··· Records supplied ···

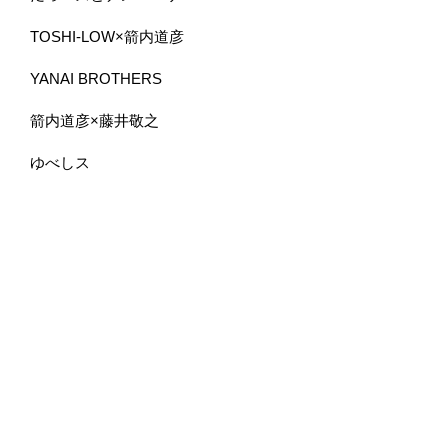
TOSHI-LOW×箭内道彦
YANAI BROTHERS
箭内道彦×藤井敬之
ゆべしス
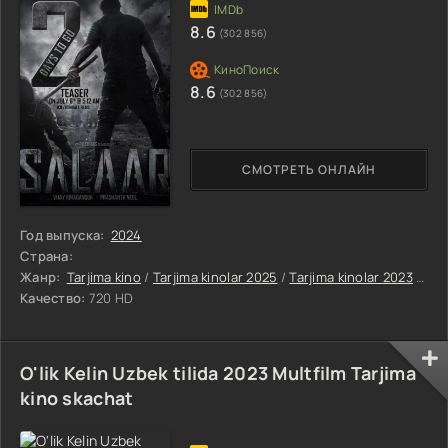
8.6
(302 856)
8.6
(302 856)
СМОТРЕТЬ ОНЛАЙН
Год выпуска:
2024
Страна:
Жанр:
Tarjima kino
/
Tarjima kinolar 2025
/
Tarjima kinolar 2023
/
Tar
Качество:
720 HD
O'lik Kelin Uzbek tilida 2023 Multfilm Tarjima
kino skachat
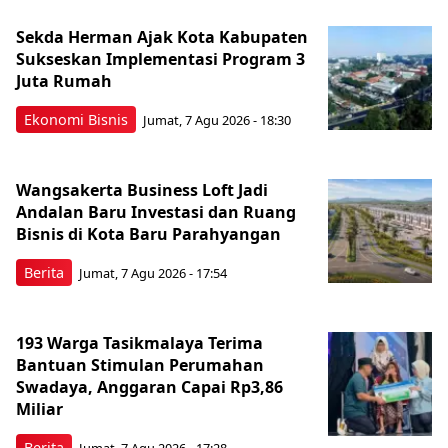
Sekda Herman Ajak Kota Kabupaten
Sukseskan Implementasi Program 3
Juta Rumah
Ekonomi Bisnis
Jumat, 7 Agu 2026 - 18:30
Wangsakerta Business Loft Jadi
Andalan Baru Investasi dan Ruang
Bisnis di Kota Baru Parahyangan
Berita
Jumat, 7 Agu 2026 - 17:54
193 Warga Tasikmalaya Terima
Bantuan Stimulan Perumahan
Swadaya, Anggaran Capai Rp3,86
Miliar
Berita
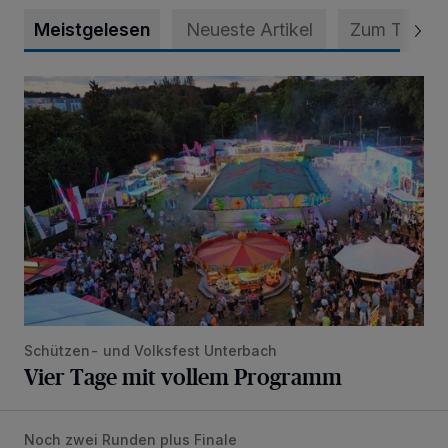
Meistgelesen
Neueste Artikel
Zum Thema
Vier Tage mit vollem Programm
Schützen- und Volksfest Unterbach
Vier Tage mit vollem Programm
Noch zwei Runden plus Finale
Bolzplatz-Tour: Viele Tore am Kalkumer Feld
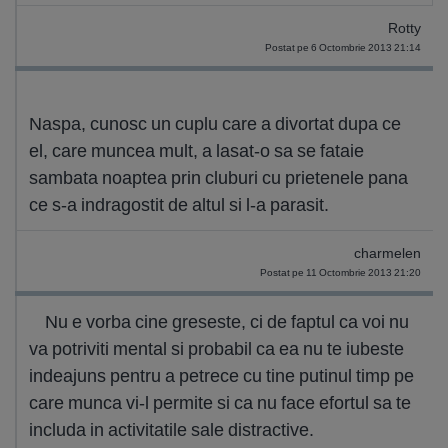
Rotty
Postat pe 6 Octombrie 2013 21:14
Naspa, cunosc un cuplu care a divortat dupa ce
el, care muncea mult, a lasat-o sa se fataie
sambata noaptea prin cluburi cu prietenele pana
ce s-a indragostit de altul si l-a parasit.
charmelen
Postat pe 11 Octombrie 2013 21:20
Nu e vorba cine greseste, ci de faptul ca voi nu
va potriviti mental si probabil ca ea nu te iubeste
indeajuns pentru a petrece cu tine putinul timp pe
care munca vi-l permite si ca nu face efortul sa te
includa in activitatile sale distractive.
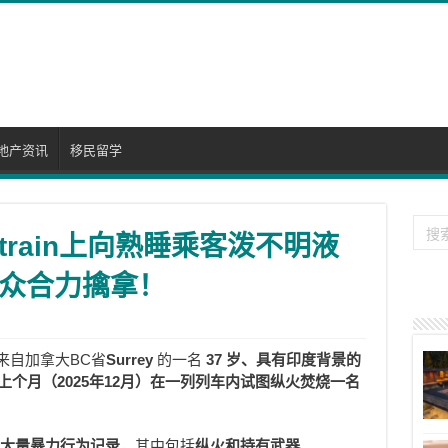
地产资讯
移民留学
rain上向熟睡乘客泼不明液
众合力擒拿！
来自加拿大BC省
Surrey
的一名
37 岁、具有印度背景的
上个月（2025年12月）在一列列车内试图纵火焚烧一名
往有大量暴力行为记录
，其中包括
纵火和持有武器
。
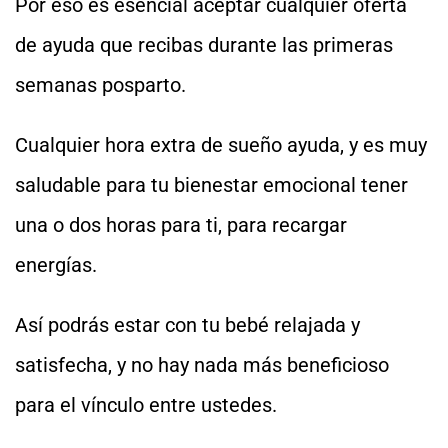
Por eso es esencial aceptar cualquier oferta
de ayuda que recibas durante las primeras
semanas posparto.
Cualquier hora extra de sueño ayuda, y es muy
saludable para tu bienestar emocional tener
una o dos horas para ti, para recargar
energías.
Así podrás estar con tu bebé relajada y
satisfecha, y no hay nada más beneficioso
para el vínculo entre ustedes.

···

▶ [Work to complete] Taking the entries above, copy word for word the lines from the one with "kino skachat" up to and including the one with "sambata noaptea prin", without any picture.

▶ [Response to this exercise]
kino skachat
Sekda Herman Ajak Kota Kabupaten
Sukseskan Implementasi Program 3
Juta Rumah
Ekonomi Bisnis
Jumat, 7 Agu 2026 - 18:30
Wangsakerta Business Loft Jadi
Andalan Baru Investasi dan Ruang
Bisnis di Kota Baru Parahyangan
Berita
Jumat, 7 Agu 2026 - 17:54
193 Warga Tasikmalaya Terima
Bantuan Stimulan Perumahan
Swadaya, Anggaran Capai Rp3,86
Miliar
Berita
Meistgelesen
Neueste Artikel
Zum Thema
Vier Tage mit vollem Programm
Schützen- und Volksfest Unterbach
Vier Tage mit vollem Programm
Noch zwei Runden plus Finale
Bolzplatz-Tour: Viele Tore am Kalkumer Feld
Rotty
Postat pe 6 Octombrie 2013 21:14
Naspa, cunosc un cuplu care a divortat dupa ce
el, care muncea mult, a lasat-o sa se fataie
sambata noaptea prin cluburi cu prietenele pana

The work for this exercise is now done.